WhatsApp llegó a España hace 15 años, a principios de 2010, pocos meses después de su puesta en marcha en EEUU. Por entonces las grandes compañías telefónicas vivían de la ceguera de cobrar una pasta por un simple SMS y se dejaron sorprender por este tipo de aplicaciones, que inmediatamente redujeron esos beneficios a cero.
Hoy, alrededor del 85% de la población adulta española utiliza WhatsApp de manera regular, lo que supone más de 30 millones de personas. En 2023 alcanzó una penetración del 89.7% entre los usuarios de smartphones. Casi el 70% lo utiliza a diario para enviar mensajes instantáneos.
Estos son los poderes de la compañía Meta, antes Facebook, y su dueño, Mark Zuckerberg, que controla los suspiros y las esperanzas de los españoles. Porque no olvidemos que es suya desde el 19 de febrero de 2014, después de pagar 19.000 millones de dólares.
Los expertos en seguridad informática insisten siempre en que no debe usarse para transmitir información esencial, que no está garantizada, a pesar de que se dice que los datos están cifrados de extremo a extremo. Cierto, pero recopila información sobre contactos y ubicación y los mensajes, aunque se borren del servidor, siguen estando en cada teléfono.
Además, su uso vía web, en ordenadores y tabletas, añade otra capa de inseguridad, pues esas instancias permanecen abiertas, a disposición de quien esté delante de esa pantalla. Yo uso WhatsApp, por supuesto, pero si fuera fiscal general de Estado o un simple agente de la Guardia Civil o la Policía en vigilancia, procuraría manejar otras aplicaciones de mensajería más seguras, como Signal, aunque sean mucho menos populares.

DATOS DE ORIGEN -
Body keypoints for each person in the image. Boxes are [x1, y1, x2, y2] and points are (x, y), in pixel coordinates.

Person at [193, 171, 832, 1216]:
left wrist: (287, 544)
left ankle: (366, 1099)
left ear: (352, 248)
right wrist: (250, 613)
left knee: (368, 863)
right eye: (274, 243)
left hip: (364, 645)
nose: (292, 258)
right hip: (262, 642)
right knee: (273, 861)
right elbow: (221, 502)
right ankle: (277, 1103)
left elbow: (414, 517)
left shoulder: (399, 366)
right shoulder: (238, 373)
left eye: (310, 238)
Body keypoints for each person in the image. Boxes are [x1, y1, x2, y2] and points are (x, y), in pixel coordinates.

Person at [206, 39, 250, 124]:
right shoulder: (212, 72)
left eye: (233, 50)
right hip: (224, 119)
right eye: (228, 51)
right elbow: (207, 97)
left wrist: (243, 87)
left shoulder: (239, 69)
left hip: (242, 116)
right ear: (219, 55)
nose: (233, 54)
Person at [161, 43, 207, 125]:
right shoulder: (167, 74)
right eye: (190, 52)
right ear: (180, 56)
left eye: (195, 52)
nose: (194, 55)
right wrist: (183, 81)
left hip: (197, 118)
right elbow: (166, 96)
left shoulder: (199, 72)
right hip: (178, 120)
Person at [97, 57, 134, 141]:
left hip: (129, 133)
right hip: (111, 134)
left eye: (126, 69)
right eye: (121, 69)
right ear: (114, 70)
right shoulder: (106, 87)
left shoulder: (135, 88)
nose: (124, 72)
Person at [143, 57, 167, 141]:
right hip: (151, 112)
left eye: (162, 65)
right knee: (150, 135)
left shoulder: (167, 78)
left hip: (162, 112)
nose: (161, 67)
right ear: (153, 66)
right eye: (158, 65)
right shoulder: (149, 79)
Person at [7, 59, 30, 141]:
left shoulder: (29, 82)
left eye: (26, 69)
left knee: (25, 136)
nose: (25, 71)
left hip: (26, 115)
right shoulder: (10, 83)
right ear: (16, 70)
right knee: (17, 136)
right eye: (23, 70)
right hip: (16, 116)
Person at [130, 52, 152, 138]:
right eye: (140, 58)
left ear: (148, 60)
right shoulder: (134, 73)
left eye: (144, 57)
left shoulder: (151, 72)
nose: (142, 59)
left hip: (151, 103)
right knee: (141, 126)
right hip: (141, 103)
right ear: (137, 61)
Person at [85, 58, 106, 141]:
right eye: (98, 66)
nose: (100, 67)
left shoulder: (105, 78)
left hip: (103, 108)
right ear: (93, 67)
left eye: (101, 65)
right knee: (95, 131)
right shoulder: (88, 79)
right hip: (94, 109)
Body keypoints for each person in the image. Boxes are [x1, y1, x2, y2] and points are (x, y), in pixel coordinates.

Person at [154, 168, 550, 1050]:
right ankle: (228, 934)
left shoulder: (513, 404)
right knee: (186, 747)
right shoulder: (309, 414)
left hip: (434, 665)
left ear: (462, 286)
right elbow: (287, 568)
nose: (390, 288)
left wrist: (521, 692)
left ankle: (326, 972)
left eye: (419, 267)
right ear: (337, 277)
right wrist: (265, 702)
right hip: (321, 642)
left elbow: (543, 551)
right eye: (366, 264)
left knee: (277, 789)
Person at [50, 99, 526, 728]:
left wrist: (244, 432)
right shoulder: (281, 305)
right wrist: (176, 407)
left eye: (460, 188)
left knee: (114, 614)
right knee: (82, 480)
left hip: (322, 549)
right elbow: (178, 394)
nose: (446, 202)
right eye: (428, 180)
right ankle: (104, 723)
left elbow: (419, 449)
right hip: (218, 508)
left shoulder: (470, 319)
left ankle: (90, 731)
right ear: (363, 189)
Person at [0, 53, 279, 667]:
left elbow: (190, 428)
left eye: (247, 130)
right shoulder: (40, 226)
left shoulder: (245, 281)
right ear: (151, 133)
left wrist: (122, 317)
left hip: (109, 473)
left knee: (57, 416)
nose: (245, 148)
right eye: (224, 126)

--

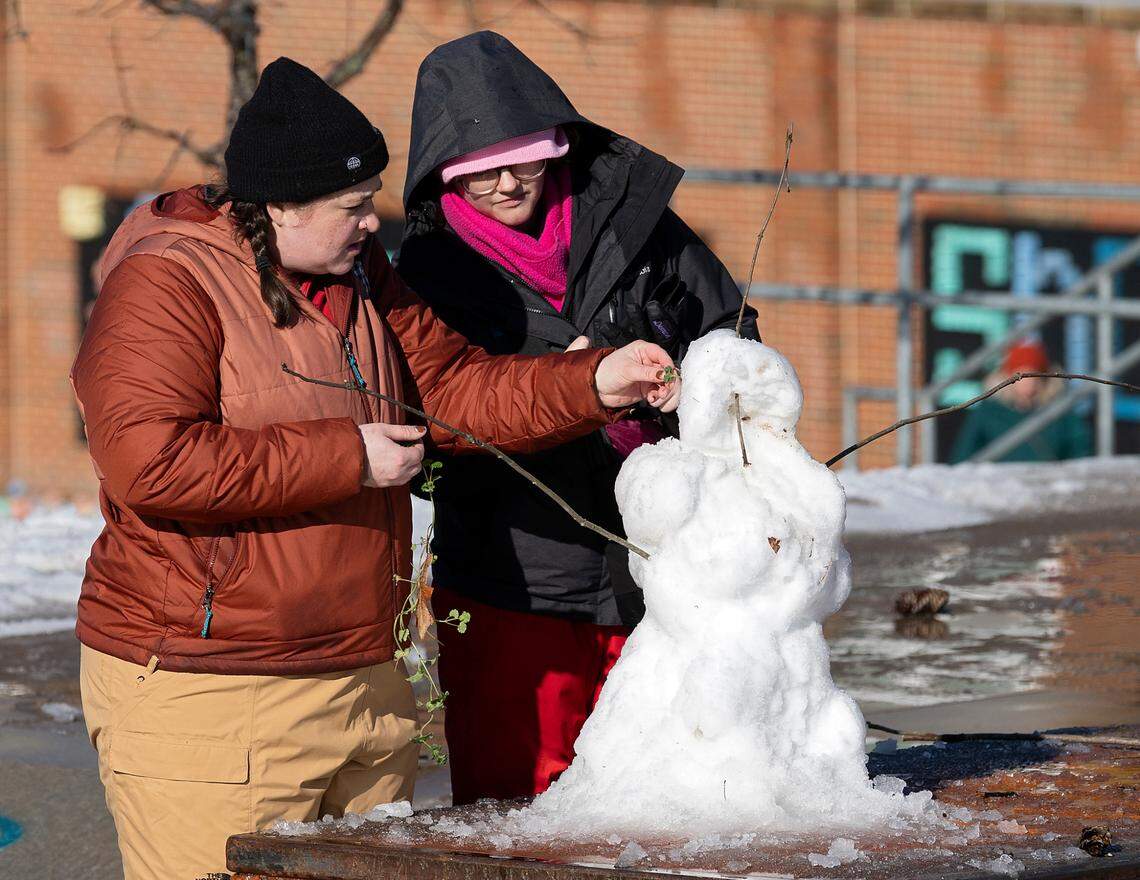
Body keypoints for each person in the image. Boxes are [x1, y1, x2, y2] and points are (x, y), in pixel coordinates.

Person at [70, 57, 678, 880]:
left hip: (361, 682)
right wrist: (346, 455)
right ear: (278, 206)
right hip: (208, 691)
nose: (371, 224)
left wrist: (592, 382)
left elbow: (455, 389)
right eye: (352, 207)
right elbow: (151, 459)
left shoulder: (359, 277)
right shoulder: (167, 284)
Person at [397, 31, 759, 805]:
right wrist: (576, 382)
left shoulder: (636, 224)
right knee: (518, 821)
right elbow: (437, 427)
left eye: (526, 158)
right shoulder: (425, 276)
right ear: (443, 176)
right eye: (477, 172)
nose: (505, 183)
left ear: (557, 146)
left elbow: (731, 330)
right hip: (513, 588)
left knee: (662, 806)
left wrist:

TAREAS POR REALIZAR -
a: Traduce al inglés esta oración del texto sobre WhatsApp: "WhatsApp llegó a España hace 15 años, a principios de 2010, pocos meses después de su puesta en marcha en EEUU."
b: Según el texto sobre WhatsApp, ¿cuánto pagó Meta para adquirir la aplicación?
c: Prosigue el texto sobre WhatsApp desde su última oración.
Los registros constituyen un material independiente del texto.

RESPUESTAS -
a: WhatsApp arrived in Spain 15 years ago, in early 2010, a few months after its launch in the US.

b: 19.000 millones de dólares.

c:
He leído que recientemente un científico francés fue interceptado en el aeropuerto de Houston cuando intentaba entrar en EEUU y expulsado tras comprobarse la existencia de mensajes personales considerados peligrosos contra el presidente Trump. Como puede comprobarse, no están los tiempos para tonterías.
Ningún funcionario público que maneje datos sensibles debería usar WhatsApp en el desempeño de sus funciones, por incómodo que resulte. Sin embargo, me consta que todos lo hacen, empezando por el presidente Sánchez, que intercambia mensajes con sus ministros y homónimos europeos. Ahí queda el rastro y, por lo tanto, una posible investigación judicial, con jueces deseosos de trabajar.
Dos teléfonos. Esa puede ser la solución. O, al menos, dos tarjetas SIM. La oficial, con comunicaciones estrictamente profesionales y usando aplicaciones totalmente seguras y fuera del radar norteamericano. La personal, donde cada cual puede hacer lo que considere conveniente y ninguna autoridad puede solicitar su inspección sin atacar los principios de protección de la intimidad. Es mi teléfono y hago con él lo que me parece oportuno. Esa barrera puede ser fundamental para evitar problemas futuros como, sin duda, habrá pensado algún funcionario policial al ser investigado por sus actividades.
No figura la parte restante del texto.